Scan the records for the string "file". State how many lines contain it and add nothing.

(Records from a data source)
BEGIN
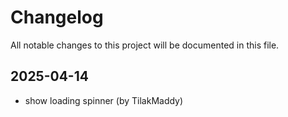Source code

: # Changelog

All notable changes to this project will be documented in this file.

## 2025-04-14

* show loading spinner (by TilakMaddy)
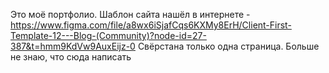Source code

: Это моё портфолио. Шаблон сайта нашёл в интернете - https://www.figma.com/file/a8wx6iSjafCqs6KXMy8ErH/Client-First-Template-12---Blog-(Community)?node-id=27-387&t=hmm9KdVw9AuxEijz-0
Свёрстана только одна страница. Больше не знаю, что сюда написать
END
Answer to the problem
2